***** СТРОКИ *****

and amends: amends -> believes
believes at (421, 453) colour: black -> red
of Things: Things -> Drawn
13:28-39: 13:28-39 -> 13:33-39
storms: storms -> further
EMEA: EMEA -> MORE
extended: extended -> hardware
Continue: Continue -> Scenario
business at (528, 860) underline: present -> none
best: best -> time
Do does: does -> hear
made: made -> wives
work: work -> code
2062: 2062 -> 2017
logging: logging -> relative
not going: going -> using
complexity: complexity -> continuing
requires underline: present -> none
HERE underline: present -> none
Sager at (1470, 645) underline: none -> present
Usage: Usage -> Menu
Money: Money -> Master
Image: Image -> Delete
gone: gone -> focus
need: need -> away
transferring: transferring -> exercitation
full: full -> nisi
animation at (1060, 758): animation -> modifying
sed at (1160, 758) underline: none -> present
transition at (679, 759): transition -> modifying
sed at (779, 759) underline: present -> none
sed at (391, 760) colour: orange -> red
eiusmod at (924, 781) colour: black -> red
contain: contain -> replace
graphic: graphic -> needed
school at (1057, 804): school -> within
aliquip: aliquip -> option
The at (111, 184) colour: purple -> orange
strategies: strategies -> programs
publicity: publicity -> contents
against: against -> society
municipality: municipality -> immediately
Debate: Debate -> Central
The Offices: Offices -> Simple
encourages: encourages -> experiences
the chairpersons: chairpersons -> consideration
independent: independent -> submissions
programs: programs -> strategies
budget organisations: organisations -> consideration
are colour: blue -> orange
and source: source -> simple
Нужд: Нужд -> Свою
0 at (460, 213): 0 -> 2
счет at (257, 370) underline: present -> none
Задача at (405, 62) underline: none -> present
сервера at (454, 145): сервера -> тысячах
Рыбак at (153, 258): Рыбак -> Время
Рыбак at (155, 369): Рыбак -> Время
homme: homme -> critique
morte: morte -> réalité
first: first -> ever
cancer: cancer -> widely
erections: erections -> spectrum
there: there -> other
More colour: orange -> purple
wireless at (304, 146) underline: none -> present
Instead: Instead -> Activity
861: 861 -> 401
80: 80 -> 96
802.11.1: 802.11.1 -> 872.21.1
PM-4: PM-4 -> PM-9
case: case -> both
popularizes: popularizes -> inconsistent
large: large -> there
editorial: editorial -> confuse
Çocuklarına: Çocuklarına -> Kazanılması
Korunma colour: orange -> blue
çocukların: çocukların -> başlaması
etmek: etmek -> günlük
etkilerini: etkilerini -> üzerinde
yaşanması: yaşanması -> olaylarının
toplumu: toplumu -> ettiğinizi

*****

ЗАДАНИЕ -> Отредактируйте все записи выше: замените «colour» на «цвет», а остальное оставьте без изменений.

ПРАВИЛЬНЫЙ ОТВЕТ ->
and amends: amends -> believes
believes at (421, 453) цвет: black -> red
of Things: Things -> Drawn
13:28-39: 13:28-39 -> 13:33-39
storms: storms -> further
EMEA: EMEA -> MORE
extended: extended -> hardware
Continue: Continue -> Scenario
business at (528, 860) underline: present -> none
best: best -> time
Do does: does -> hear
made: made -> wives
work: work -> code
2062: 2062 -> 2017
logging: logging -> relative
not going: going -> using
complexity: complexity -> continuing
requires underline: present -> none
HERE underline: present -> none
Sager at (1470, 645) underline: none -> present
Usage: Usage -> Menu
Money: Money -> Master
Image: Image -> Delete
gone: gone -> focus
need: need -> away
transferring: transferring -> exercitation
full: full -> nisi
animation at (1060, 758): animation -> modifying
sed at (1160, 758) underline: none -> present
transition at (679, 759): transition -> modifying
sed at (779, 759) underline: present -> none
sed at (391, 760) цвет: orange -> red
eiusmod at (924, 781) цвет: black -> red
contain: contain -> replace
graphic: graphic -> needed
school at (1057, 804): school -> within
aliquip: aliquip -> option
The at (111, 184) цвет: purple -> orange
strategies: strategies -> programs
publicity: publicity -> contents
against: against -> society
municipality: municipality -> immediately
Debate: Debate -> Central
The Offices: Offices -> Simple
encourages: encourages -> experiences
the chairpersons: chairpersons -> consideration
independent: independent -> submissions
programs: programs -> strategies
budget organisations: organisations -> consideration
are цвет: blue -> orange
and source: source -> simple
Нужд: Нужд -> Свою
0 at (460, 213): 0 -> 2
счет at (257, 370) underline: present -> none
Задача at (405, 62) underline: none -> present
сервера at (454, 145): сервера -> тысячах
Рыбак at (153, 258): Рыбак -> Время
Рыбак at (155, 369): Рыбак -> Время
homme: homme -> critique
morte: morte -> réalité
first: first -> ever
cancer: cancer -> widely
erections: erections -> spectrum
there: there -> other
More цвет: orange -> purple
wireless at (304, 146) underline: none -> present
Instead: Instead -> Activity
861: 861 -> 401
80: 80 -> 96
802.11.1: 802.11.1 -> 872.21.1
PM-4: PM-4 -> PM-9
case: case -> both
popularizes: popularizes -> inconsistent
large: large -> there
editorial: editorial -> confuse
Çocuklarına: Çocuklarına -> Kazanılması
Korunma цвет: orange -> blue
çocukların: çocukların -> başlaması
etmek: etmek -> günlük
etkilerini: etkilerini -> üzerinde
yaşanması: yaşanması -> olaylarının
toplumu: toplumu -> ettiğinizi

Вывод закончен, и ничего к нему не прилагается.